O instituto do habeas corpus tem sido usualmente utilizado com a intenção de liberar o devedor por pensão alimentícia, entretanto, trazemos em breves palavras, numa análise crítica acerca da sua efetividade prática, ou seja, se é possível aplicar referido instituto.

A Constituição Federativa do Brasil, especificamente, no artigo 5°, LXVIII, estabelece que o habeas corpus será cabível sempre que for ameaçada a liberdade de locomoção, por ilegalidade ou abuso de poder.

Em se tratando de pensão de alimentos, existe a possibilidade do devedor ser preso se não efetuar o pagamento de pensão alimentícia estipulada por acordo ou decisão judicial, sendo segregado em regime fechado de um a três meses, devido à dívida em atraso.

Pois bem. Ao que parece, existe um entrechoque, se de um lado o devedor que se nega a pagar os alimentos, por outro lado, temos o Habeas Corpus como instrumento processual. No entanto, é possível vislumbrar a ameaça de sua liberdade para aplicação do referido Habeas Corpus pelo simples fato de ser devedor de alimentos? Entendemos que não.

A ameaça de sofrer a segregação forçada somente será considerada quando estiverem presentes outros requisitos, como uma ilegalidade, ou seja, algo fora dos patamares previstos em lei, como também, o abuso de poder.

Neste ponto, é preciso esclarecer que, se o cerne da questão é evidentemente de fato, não se pode aplicar o Habeas Corpus, pois, se houver prazo legal para o Agravo de Instrumento ou outro instrumento processual, deve-se privilegiar estes institutos processuais em relação ao HC, eis que a prisão está de acordo com a previsão estabelecida em lei.

 O mero inadimplemento da obrigação alimentar deverá persistir, tendo em vista que o devedor poderá até mesmo alegar sua impossibilidade financeira para o pagamento de alimentos, mas isso não significa dizer que a sua responsabilidade exonera-se instantaneamente.

É muito improvável vislumbrar um abuso de poder em casos de inadimplemento de pensão alimentícia. Citamos, como exemplo, a dívida já quitada com os devidos comprovantes de pagamento como elementos probatórios.

No tocante à ilegalidade é preciso levar em consideração o que dispõe o artigo art. 648, III, do CPP: "A coação considerar-se-á ilegal: I - quando não houver justa causa; II - quando alguém estiver preso por mais tempo do que determina a lei; III - quando quem ordenar a coação não tiver competência para fazê-lo; (...)".

É sobre tais incisos do artigo acima que podemos compreender como algumas das situações descritas como ilegais.

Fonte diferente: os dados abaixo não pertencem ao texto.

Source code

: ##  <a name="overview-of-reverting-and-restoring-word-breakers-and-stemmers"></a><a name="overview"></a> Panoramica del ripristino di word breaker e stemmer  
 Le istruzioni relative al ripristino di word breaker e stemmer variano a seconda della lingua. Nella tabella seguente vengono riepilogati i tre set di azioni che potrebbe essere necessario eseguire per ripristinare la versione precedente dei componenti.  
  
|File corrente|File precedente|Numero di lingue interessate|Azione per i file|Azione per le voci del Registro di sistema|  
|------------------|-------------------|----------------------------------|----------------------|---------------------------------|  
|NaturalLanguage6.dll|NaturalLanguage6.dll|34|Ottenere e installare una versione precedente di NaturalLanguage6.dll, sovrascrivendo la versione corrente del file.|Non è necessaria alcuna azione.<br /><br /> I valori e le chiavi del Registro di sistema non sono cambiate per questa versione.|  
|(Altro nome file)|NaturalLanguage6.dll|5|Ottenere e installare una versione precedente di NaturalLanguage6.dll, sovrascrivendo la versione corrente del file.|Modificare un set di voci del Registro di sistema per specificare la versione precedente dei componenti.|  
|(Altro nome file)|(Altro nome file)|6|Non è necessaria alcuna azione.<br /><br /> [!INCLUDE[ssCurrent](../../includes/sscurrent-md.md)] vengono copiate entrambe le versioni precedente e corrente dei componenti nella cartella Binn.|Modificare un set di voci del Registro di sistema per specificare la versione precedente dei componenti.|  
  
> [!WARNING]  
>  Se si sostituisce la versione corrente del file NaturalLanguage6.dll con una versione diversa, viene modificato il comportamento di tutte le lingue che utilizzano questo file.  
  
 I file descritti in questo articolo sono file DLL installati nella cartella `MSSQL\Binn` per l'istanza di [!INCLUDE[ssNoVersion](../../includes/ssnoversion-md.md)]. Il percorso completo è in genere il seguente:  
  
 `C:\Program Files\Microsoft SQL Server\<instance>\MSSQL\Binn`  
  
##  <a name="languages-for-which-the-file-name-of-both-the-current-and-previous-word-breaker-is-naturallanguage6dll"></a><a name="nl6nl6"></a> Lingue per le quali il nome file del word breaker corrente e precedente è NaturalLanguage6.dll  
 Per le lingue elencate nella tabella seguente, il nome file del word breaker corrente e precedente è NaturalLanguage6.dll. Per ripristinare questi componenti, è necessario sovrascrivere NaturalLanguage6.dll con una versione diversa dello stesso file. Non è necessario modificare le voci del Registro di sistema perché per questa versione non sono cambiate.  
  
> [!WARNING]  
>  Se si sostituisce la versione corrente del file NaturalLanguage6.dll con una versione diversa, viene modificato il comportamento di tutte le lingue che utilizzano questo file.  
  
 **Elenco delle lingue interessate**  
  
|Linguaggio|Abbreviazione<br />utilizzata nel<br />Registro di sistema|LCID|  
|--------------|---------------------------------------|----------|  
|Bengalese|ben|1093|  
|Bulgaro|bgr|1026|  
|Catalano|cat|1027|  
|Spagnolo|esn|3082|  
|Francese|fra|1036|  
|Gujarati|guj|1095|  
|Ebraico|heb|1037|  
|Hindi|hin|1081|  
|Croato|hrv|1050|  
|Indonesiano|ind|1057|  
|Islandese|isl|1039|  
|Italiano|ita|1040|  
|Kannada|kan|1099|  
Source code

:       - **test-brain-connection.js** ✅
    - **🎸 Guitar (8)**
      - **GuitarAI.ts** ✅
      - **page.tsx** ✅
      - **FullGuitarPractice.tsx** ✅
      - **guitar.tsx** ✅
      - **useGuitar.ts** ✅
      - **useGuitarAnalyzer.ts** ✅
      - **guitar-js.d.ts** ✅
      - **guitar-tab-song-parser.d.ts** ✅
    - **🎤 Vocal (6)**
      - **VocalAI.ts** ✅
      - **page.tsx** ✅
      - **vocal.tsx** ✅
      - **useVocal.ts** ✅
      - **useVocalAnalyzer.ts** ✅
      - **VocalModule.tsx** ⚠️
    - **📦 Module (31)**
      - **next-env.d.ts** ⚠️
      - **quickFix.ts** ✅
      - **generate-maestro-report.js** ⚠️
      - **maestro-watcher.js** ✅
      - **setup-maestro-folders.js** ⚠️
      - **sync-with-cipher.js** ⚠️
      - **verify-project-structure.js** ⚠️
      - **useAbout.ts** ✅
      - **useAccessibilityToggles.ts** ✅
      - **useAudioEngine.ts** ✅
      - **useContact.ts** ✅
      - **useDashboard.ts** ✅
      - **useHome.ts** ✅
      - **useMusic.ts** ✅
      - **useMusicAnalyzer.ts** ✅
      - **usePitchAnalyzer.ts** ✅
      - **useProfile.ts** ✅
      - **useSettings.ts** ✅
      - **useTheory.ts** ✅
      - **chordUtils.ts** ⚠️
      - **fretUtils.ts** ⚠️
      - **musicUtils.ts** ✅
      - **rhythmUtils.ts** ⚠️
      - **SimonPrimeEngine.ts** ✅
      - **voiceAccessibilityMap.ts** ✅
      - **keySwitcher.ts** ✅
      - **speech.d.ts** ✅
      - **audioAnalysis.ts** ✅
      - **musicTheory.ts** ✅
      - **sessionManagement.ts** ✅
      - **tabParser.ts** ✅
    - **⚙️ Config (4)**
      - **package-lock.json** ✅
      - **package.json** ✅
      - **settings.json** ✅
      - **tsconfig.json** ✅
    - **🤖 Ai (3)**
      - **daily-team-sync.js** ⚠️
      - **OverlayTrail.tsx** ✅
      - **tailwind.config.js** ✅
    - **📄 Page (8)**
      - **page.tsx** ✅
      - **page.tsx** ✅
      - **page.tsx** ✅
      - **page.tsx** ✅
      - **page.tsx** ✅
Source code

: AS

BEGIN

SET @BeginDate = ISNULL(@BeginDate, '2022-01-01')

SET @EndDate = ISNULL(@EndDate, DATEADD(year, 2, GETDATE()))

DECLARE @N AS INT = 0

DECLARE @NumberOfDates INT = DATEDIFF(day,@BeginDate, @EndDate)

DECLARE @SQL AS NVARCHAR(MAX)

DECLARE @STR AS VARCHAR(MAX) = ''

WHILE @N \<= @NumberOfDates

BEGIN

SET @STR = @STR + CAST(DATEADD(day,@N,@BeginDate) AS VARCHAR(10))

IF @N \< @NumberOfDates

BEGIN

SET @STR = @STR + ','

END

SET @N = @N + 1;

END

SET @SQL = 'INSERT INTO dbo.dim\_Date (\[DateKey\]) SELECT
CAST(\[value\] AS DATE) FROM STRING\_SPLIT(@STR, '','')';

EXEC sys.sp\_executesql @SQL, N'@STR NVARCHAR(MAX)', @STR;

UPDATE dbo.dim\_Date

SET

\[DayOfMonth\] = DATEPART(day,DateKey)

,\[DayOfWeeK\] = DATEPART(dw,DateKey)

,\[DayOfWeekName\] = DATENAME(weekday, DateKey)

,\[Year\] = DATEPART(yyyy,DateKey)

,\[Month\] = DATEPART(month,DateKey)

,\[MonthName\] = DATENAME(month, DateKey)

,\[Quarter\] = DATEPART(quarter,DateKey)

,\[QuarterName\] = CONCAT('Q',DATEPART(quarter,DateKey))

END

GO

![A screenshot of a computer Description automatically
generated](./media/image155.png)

Vejamos:

I - quando não houver justa causa:

Sob a ótica do processo penal, a justa causa compreende-se como condicionante da ação penal, no qual deverá atender-se para a existência do fundamento jurídico e suporte fático que caracterizam o constrangimento. Trata-se, portanto, a justa causa para a prisão se não houver justo motivo existencial no tocante à ilegalidade da prisão.

Para fins de nosso tema, podemos citar, como exemplo, pessoa que nunca deixou de pagar a pensão alimentícia nos prazos e valores estabelecidos, e houve, entretanto, o mandado de prisão civil. Obviamente, no caso como este deverá provar o seu pagamento da obrigação de forma integral e não parcial. Inclusive, o Superior Tribunal de Justiça já pacificou seu entendimento por meio da Súmula 309, que: “o débito alimentar que autoriza a prisão civil do alimentante é o que compreende as três prestações anteriores ao ajuizamento da execução e as que se vencerem no curso do processo". Assim, decreto de prisão que cumpre esse requisito não constitui constrangimento ilegal.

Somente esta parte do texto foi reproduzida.